I did once make another little monument of a sort, too, to the Japanese people. It was carved from a day spent in Kobe, a day which threatened to be lonely and sad because I was then lonely and sad, and which instead was an experience which I have placed among the most treasured of my life. I put it into a small book for children, entitled One Bright Day, which was exactly what it was.
Ah well, I needed a memory crammed with tenderness and beauty when I went back to China that next winter. We were still not allowed to return to Nanking, after all, and so we had to find quarters somehow in Shanghai, a city more repulsive than ever that year, filled as it was with refugees of every sort, and it was the more repulsive because of the war lords and the rich people and their families living in magnificence in the French and British concessions. They rolled along the streets in huge cars chauffeured by sad-faced White Russians, and when they came out of cars to enter expensive English and French shops they were guarded by tall young White Russians, in uniforms.

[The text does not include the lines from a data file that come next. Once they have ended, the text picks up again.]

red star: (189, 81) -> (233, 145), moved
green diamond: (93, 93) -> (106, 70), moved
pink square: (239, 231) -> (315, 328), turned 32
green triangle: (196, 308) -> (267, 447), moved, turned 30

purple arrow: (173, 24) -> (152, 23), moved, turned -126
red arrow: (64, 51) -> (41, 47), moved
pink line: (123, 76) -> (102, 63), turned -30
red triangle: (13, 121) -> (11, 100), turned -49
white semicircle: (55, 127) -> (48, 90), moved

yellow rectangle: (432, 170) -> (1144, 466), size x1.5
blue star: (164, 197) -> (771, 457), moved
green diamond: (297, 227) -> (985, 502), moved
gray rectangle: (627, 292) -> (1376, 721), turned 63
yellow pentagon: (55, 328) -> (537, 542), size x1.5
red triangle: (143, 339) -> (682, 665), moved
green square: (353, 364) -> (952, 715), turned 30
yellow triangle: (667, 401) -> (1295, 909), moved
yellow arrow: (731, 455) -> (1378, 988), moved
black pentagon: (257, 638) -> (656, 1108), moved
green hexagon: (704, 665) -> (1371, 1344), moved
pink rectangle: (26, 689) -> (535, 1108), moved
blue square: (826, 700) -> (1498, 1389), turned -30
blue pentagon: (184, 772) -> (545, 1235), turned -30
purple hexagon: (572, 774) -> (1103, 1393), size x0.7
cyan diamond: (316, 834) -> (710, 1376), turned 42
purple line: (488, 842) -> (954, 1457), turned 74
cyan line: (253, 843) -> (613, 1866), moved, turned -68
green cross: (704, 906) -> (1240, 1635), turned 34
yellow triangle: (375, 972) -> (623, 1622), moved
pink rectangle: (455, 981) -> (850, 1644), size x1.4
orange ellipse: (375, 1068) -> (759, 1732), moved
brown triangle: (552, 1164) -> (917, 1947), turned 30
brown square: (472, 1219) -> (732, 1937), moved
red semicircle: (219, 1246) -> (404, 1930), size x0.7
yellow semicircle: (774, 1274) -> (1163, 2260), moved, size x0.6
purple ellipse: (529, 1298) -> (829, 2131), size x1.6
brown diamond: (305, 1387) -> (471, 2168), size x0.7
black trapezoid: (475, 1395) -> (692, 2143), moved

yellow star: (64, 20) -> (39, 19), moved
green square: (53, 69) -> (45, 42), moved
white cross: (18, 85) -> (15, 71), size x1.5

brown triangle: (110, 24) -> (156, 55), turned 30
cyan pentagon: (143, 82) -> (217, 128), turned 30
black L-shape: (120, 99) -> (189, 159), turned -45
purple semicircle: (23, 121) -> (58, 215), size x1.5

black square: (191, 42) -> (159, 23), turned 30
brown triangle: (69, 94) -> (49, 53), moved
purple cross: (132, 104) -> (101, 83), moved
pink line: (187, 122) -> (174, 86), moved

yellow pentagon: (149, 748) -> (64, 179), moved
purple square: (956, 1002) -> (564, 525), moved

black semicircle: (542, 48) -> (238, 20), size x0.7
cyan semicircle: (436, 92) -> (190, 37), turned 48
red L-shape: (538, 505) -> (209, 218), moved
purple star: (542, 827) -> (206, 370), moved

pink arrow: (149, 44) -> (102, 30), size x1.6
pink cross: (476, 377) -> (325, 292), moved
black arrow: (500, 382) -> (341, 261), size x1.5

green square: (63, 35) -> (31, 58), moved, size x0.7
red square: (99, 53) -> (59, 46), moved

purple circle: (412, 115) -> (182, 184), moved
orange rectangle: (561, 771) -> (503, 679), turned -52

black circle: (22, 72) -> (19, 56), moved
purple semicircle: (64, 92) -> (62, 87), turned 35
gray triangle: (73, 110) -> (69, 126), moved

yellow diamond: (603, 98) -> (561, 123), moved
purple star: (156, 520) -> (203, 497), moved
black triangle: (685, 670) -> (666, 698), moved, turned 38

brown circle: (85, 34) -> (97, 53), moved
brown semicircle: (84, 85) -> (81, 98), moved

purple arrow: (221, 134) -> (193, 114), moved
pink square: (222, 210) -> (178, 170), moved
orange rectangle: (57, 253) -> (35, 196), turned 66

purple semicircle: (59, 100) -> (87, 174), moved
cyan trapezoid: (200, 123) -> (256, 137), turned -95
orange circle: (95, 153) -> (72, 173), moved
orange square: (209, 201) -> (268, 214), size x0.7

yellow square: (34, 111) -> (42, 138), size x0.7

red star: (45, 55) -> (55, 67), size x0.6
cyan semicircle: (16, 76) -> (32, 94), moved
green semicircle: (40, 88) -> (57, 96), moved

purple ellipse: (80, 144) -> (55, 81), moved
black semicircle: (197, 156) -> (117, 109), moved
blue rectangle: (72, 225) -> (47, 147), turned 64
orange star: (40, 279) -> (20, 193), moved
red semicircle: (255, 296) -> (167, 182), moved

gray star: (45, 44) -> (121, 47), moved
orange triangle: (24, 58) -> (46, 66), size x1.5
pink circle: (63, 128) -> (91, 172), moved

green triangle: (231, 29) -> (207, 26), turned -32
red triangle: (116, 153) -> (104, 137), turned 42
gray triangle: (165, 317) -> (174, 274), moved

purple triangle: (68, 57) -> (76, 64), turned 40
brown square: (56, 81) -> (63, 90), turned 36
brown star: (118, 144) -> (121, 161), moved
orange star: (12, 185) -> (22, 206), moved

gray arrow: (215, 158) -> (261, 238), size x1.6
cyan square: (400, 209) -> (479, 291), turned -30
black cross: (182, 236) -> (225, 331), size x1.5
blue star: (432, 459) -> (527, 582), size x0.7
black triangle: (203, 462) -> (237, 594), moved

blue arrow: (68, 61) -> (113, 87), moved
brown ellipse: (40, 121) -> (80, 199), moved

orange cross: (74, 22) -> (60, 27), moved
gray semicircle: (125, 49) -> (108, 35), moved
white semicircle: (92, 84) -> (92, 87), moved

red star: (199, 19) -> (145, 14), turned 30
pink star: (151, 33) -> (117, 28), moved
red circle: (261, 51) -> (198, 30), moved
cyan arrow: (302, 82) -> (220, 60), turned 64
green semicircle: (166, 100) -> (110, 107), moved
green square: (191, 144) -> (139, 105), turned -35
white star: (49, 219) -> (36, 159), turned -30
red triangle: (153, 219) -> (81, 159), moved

These were, as I have said, the sons of nobility and intellectuals driven from Soviet Russia, and their sisters were trying to earn their living as hostesses in the new night clubs. Sometimes in despair, for there was no future for them, Russian girls even became the concubines of the war lords, and joined the heterogeneous households of women and children. It became fashionable for a war lord who had made his peace with the revolutionaries at a price and had retired to Shanghai to take a beautiful White Russian girl as a concubine, and soon the wealthy merchants and bankers began to do the same thing.